Given that the bilinear form on the set $$V:= \{v\in C^2[0,1] v(0)=0=v(1)\}$$ is defined as $$[u,v]=\int_0^1 [pu'v'+quv]dx,$$
where $p\in C^1[0,1], p(x)\ge p_0>0, q(x)\ge 0, q\in C[0,1]$,
I want to show that $[u,u]\ge p_0\|u\|_\infty$.
Here's how I proceed:
$$[u,u]=\int_0^1 pu'^2dx+\int_0^1 qu^2dx\ge \int_0^1 pu'^2dx>p_0\int_0^1 u'^2dx\ge p_0\left(\int_0^1 u'dx \right)^2\\ = p_0 (u(1)-u(0))=0$$
I don't see how to show that $\|u\|_\infty\le |u'|$. How does one show this? I definitely would appreciate some help.

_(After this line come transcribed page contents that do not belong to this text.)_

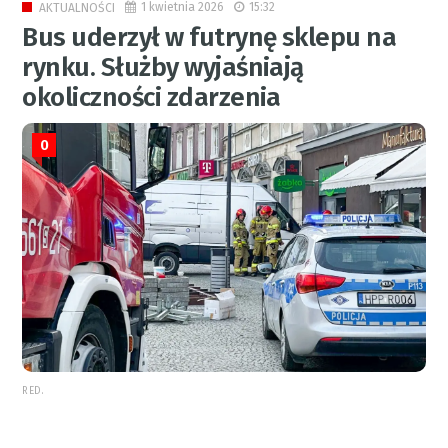
1 kwietnia 2026
15:32
AKTUALNOŚCI
Bus uderzył w futrynę sklepu na
rynku. Służby wyjaśniają
okoliczności zdarzenia
0
RED.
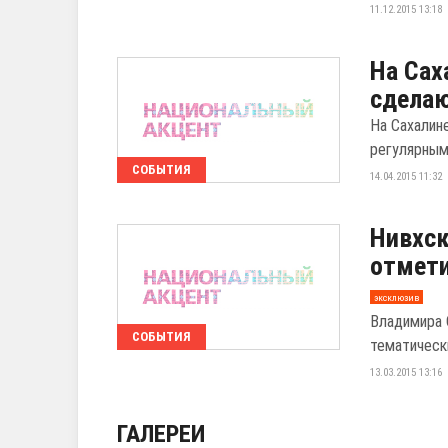
11.12.2015 13:18
На Сах
сдела
На Сахалин
регулярным
СОБЫТИЯ
14.04.2015 11:32
Нивхск
отмети
эксклюзив
Владимира 
СОБЫТИЯ
тематическ
13.03.2015 13:16
ГАЛЕРЕИ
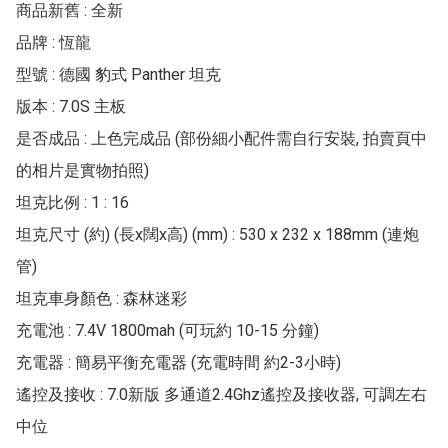
商品新舊 : 全新

品牌 : 恆龍

型號 : 德國 豹式 Panther 坦克

版本 : 7.0S 主板

是否成品 : 上色完成品 (部份細小配件需自行安裝, 拍賣頁中
的相片是實物拍照)

坦克比例 : 1 : 16

坦克尺寸 (約) (長x闊x高) (mm) : 530 x 232 x 188mm (連炮
管)

坦克車身顏色 : 森林迷彩

充電池 : 7.4V 1800mah (可玩約 10-15 分鐘)

充電器 : 簡易平衡充電器 (充電時間 約2-3小時)

遙控及接收 : 7.0新版 多通道2.4Ghz遙控及接收器, 可調左右
中位
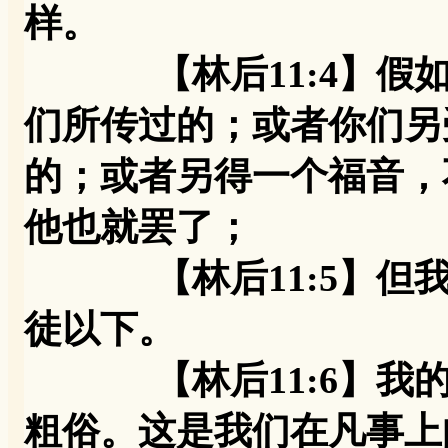
样。
【林后11:4】假如
们所传过的；或者你们另
的；或者另得一个福音，
他也就罢了；
【林后11:5】但我
徒以下。
【林后11:6】我的
粗俗。这是我们在凡事上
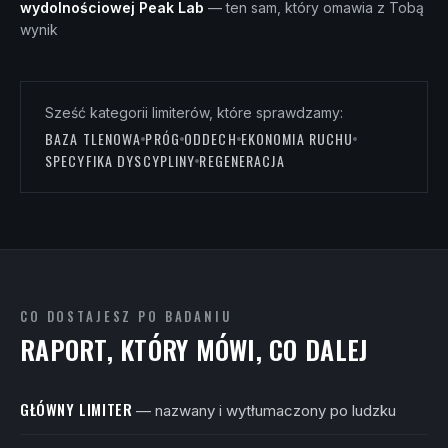
wydolnościowej Peak Lab
— ten sam, który omawia z Tobą
wynik
Sześć kategorii limiterów, które sprawdzamy:
BAZA TLENOWA
PRÓG
ODDECH
EKONOMIA RUCHU
SPECYFIKA DYSCYPLINY
REGENERACJA
CO DOSTAJESZ PO BADANIU
RAPORT, KTÓRY MÓWI, CO DALEJ
GŁÓWNY LIMITER
— nazwany i wytłumaczony po ludzku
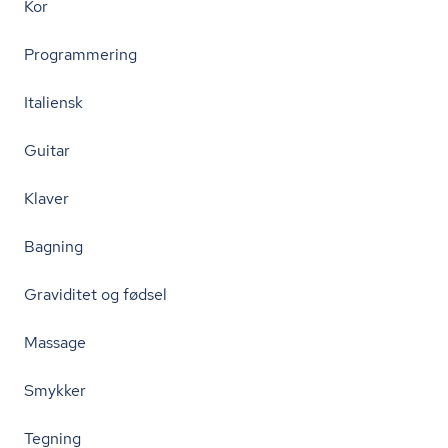
Kor
Programmering
Italiensk
Guitar
Klaver
Bagning
Graviditet og fødsel
Massage
Smykker
Tegning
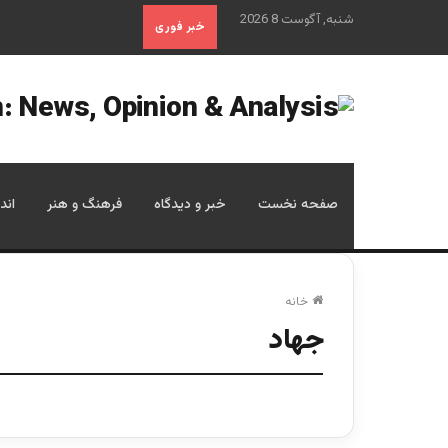
شنبه, آگوست 8 2026
خبر فوری
صفحه نخست
خبر و دیدگاه
فرهنگ و هنر
اند
خانه
جهاد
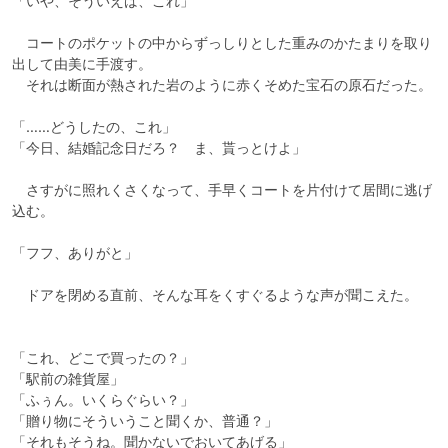
「いや、そういえば、これ」

　コートのポケットの中からずっしりとした重みのかたまりを取り
出して由美に手渡す。

　それは断面が熱された岩のように赤くそめた宝石の原石だった。

「……どうしたの、これ」

「今日、結婚記念日だろ？　ま、貰っとけよ」

　さすがに照れくさくなって、手早くコートを片付けて居間に逃げ
込む。

「フフ、ありがと」

　ドアを閉める直前、そんな耳をくすぐるような声が聞こえた。

「これ、どこで買ったの？」

「駅前の雑貨屋」

「ふぅん。いくらぐらい？」

「贈り物にそういうこと聞くか、普通？」

「それもそうね。聞かないでおいてあげる」
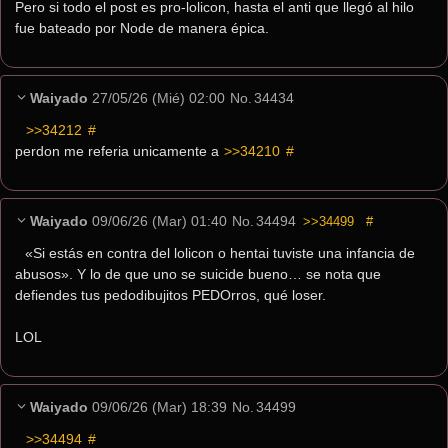
Pero si todo el post es pro-lolicon, hasta el anti que llegó al hilo 
fue bateado por Node de manera épica.
Waiyado
27/05/26 (Mié) 02:00
No.
34434
>>34212
 #
perdon me referia unicamente a 
>>34210
 #
Waiyado
09/06/26 (Mar) 01:40
No.
34494
>>34499
#
«Si estás en contra del lolicon o hentai tuviste una infancia de 
abusos». Y lo de que uno se suicide bueno… se nota que 
defiendes tus pedodibujitos PEDOrros, qué loser.
LOL
Waiyado
09/06/26 (Mar) 18:39
No.
34499
>>34494
 #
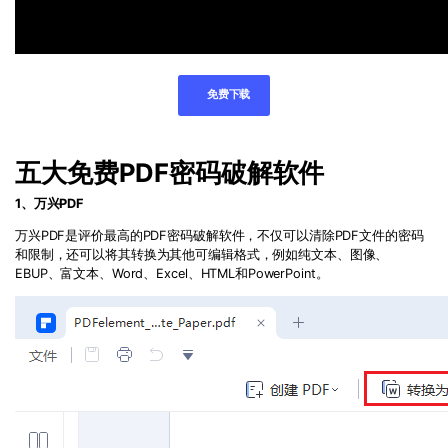
免费下载
五大免费
PDF
密码破解软件
1
、
万兴PDF
万兴PDF
是评价最高的
PDF
密码破解软件，不仅可以清除
PDF
文件的密码
和限制，还可以将其转换为其他可编辑格式，例如纯文本、图像、
EBUP
、富文本、
Word
、
Excel
、
HTML
和
PowerPoint
。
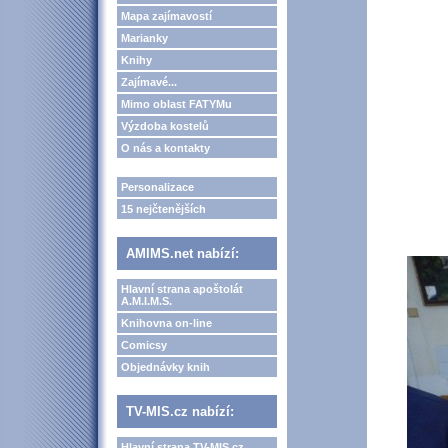
Mapa zajímavostí
Marianky
Knihy
Zajímavé...
Mimo oblast FATYMu
Výzdoba kostelů
O nás a kontakty
Personalizace
15 nejčtenějších
AMIMS.net nabízí:
Hlavní strana apoštolát
A.M.I.M.S.
Knihovna on-line
Comicsy
Objednávky knih
TV-MIS.cz nabízí:
Hlavní strana TV-MIS.cz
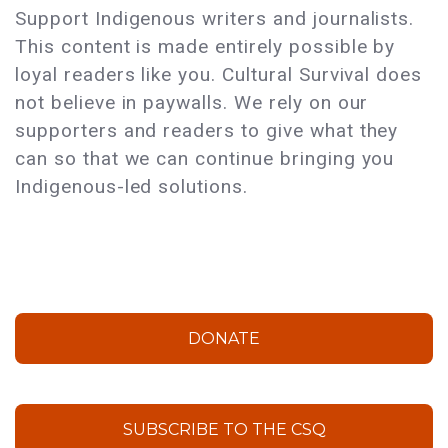
Support Indigenous writers and journalists.
This content is made entirely possible by
loyal readers like you. Cultural Survival does
not believe in paywalls. We rely on our
supporters and readers to give what they
can so that we can continue bringing you
Indigenous-led solutions.
DONATE
SUBSCRIBE TO THE CSQ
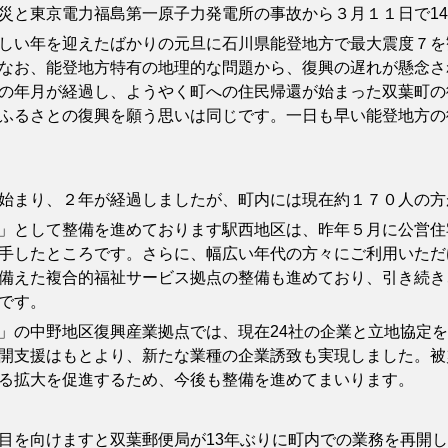
と東京電力福島第一原子力発電所の事故から３月１１日で14
い年を迎えたばかりの元旦に石川県能登地方で最大震度７を
なお、能登地方特有の地理的な問題から、復興の遅れが懸念さ
の年月が経過し、ようやく町への住民帰還が始まった双葉町の
ふるさとの復興を願う思いは同じです。一日も早い能登地方の
始まり、２年が経過しましたが、町内には現在約１７０人の方
として整備を進めております駅西地区は、昨年５月に公営住宅
手したところです。さらに、幅広い年代の方々にご利用いただ
備えた複合的福祉サービス拠点の整備も進めており、引き続き
です。
の中野地区復興産業拠点では、現在24社の企業と立地協定を
開支援はもとより、新たな業種の企業誘致も実現しました。被
る拡大を促進するため、今後も整備を進めてまいります。
を向けますと双葉郵便局が13年ぶりに町内での業務を再開し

Update: I think one can proceed as follows:
$$p_0\|u\|^2_\infty=p_0\left\|\int_0^x u'dx\right\|^2_\infty\le p_0\left\|\int_0^x u'^2dx\right\|_\infty\le p_0\left\|\int_0^x u'^2dx\right\|_\infty\\ \le p_0\int_0^1 u'^2dx<\int_0^1 p(x)u'^2dx\le \int_0^1 p(x)u'^2dx+\int_0^1 q(x)u^2dx=[u,u]$$. Please let me know if you think is correct.
The statement is false. Take $u(x)=x^2(x-1)$, $p=1$, and $q=0$. Then $u\in V$ but $||u||_\infty=4/27>2/15=\int_0^1 u'^2=[u,u]$.